Data to examine:
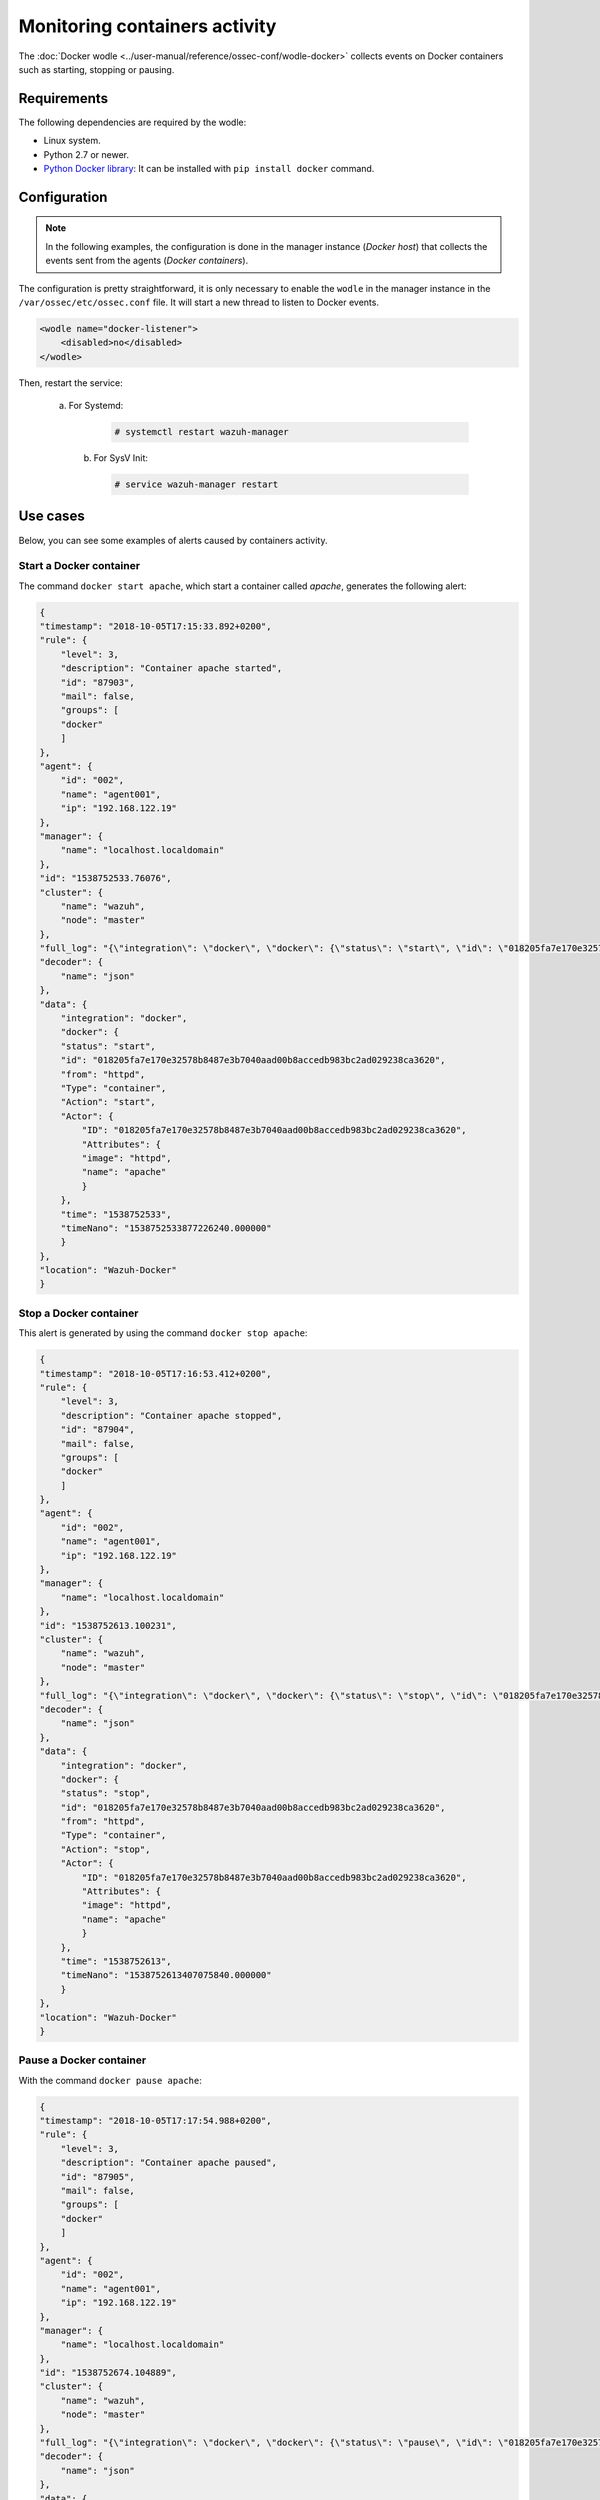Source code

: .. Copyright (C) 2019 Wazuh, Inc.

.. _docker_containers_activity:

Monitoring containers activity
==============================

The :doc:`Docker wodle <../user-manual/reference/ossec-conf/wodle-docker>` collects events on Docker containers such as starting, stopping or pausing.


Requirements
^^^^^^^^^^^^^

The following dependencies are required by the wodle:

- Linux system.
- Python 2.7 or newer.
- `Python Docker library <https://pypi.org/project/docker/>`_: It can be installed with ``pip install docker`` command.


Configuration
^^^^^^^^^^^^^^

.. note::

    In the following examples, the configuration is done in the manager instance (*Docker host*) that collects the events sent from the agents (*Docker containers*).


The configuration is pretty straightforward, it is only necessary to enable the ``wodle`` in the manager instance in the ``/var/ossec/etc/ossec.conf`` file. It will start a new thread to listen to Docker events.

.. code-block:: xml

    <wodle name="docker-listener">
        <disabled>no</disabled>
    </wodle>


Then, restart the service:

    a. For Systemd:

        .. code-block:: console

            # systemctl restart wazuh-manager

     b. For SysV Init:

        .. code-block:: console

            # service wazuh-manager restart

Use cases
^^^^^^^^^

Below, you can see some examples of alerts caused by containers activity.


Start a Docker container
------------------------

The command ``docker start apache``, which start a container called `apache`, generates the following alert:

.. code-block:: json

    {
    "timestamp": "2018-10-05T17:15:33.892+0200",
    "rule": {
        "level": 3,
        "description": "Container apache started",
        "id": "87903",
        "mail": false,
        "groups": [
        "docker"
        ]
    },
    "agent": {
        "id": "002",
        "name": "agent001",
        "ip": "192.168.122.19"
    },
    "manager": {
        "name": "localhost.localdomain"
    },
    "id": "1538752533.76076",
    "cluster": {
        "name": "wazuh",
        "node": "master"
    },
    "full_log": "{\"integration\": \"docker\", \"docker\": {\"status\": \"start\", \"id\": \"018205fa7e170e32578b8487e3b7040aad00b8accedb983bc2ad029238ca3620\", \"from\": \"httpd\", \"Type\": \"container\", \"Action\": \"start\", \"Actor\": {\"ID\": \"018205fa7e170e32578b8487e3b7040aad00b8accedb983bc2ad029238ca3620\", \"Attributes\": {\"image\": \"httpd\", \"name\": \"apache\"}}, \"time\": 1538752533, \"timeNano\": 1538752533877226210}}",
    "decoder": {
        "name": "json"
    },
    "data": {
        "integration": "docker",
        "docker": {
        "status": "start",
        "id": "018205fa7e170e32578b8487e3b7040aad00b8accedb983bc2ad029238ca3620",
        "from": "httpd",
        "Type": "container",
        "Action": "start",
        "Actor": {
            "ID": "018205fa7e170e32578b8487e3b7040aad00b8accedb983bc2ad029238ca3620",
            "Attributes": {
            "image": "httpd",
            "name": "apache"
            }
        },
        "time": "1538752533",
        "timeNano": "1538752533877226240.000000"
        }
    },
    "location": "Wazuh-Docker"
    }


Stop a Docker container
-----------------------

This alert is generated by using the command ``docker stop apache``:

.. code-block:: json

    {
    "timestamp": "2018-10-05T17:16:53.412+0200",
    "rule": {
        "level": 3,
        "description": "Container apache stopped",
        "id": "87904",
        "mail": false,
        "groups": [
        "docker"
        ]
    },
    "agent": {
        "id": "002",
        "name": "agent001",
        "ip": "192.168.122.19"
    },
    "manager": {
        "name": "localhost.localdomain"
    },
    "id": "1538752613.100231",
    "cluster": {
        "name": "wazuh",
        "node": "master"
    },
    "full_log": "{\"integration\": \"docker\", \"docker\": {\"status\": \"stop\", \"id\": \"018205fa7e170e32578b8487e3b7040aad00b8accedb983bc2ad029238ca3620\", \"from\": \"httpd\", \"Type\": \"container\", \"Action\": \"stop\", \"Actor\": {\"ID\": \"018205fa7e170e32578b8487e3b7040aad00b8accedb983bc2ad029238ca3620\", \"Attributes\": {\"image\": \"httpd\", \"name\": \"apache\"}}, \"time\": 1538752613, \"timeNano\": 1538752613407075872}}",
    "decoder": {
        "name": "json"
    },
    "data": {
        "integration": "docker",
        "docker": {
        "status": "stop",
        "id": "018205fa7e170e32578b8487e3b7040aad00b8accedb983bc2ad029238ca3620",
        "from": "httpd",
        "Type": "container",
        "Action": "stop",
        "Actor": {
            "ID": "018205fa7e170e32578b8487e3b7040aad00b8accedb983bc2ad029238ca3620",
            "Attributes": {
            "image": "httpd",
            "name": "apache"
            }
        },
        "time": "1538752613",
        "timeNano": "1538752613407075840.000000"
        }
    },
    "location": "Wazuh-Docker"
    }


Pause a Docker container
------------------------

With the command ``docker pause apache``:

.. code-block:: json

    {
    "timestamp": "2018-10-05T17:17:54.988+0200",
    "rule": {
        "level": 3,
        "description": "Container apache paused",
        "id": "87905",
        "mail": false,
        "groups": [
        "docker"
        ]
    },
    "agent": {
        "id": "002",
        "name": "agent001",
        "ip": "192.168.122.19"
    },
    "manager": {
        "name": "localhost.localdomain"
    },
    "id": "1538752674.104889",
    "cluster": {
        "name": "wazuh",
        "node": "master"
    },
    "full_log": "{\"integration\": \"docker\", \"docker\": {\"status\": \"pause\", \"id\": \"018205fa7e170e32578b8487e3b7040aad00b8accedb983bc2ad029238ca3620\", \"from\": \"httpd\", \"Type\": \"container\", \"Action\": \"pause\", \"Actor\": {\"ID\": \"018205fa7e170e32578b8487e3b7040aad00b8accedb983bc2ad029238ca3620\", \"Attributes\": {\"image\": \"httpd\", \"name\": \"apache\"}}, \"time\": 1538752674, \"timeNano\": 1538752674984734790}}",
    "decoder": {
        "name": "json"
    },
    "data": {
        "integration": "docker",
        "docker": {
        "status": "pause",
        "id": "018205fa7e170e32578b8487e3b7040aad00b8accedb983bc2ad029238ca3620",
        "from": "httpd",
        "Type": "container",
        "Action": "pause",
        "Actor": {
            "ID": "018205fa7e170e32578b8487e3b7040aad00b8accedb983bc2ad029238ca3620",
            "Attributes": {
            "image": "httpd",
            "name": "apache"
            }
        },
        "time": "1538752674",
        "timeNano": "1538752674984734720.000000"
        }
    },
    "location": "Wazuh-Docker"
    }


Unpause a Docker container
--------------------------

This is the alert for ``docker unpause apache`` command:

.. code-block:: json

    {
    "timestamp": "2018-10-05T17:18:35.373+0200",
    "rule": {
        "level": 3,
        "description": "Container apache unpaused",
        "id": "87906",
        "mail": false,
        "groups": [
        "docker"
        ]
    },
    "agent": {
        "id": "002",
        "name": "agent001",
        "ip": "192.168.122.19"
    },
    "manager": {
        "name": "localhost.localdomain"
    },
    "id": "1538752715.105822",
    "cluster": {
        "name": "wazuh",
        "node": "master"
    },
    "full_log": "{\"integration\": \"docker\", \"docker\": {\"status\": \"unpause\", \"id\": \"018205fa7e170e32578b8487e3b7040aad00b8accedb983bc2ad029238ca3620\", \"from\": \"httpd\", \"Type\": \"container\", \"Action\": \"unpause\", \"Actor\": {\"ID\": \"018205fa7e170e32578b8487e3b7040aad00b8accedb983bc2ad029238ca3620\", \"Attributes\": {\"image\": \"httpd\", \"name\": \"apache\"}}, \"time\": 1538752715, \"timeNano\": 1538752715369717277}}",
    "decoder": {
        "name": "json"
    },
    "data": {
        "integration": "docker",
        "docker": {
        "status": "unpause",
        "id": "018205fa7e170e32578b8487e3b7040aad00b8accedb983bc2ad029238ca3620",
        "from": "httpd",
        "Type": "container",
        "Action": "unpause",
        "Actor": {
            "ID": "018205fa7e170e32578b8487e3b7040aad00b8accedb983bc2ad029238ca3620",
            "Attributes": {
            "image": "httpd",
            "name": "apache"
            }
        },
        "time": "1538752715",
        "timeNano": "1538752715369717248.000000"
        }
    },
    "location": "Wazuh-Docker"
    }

* * *

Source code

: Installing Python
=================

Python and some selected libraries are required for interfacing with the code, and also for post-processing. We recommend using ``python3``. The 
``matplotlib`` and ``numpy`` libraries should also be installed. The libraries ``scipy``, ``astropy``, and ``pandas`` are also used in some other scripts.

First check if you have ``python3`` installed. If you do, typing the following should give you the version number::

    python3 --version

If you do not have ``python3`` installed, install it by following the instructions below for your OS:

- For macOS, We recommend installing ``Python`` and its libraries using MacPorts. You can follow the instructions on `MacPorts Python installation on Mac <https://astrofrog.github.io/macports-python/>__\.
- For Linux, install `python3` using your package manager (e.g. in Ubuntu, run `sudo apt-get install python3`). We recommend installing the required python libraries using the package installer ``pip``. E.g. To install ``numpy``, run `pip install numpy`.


Work task: Using the material above, transcribe exactly the lines from the line with "- Python 2.7 or newer." to the line with "In the following"; both count, and nothing else goes in.

Result:
- Python 2.7 or newer.
- `Python Docker library <https://pypi.org/project/docker/>`_: It can be installed with ``pip install docker`` command.


Configuration
^^^^^^^^^^^^^^

.. note::

    In the following examples, the configuration is done in the manager instance (*Docker host*) that collects the events sent from the agents (*Docker containers*).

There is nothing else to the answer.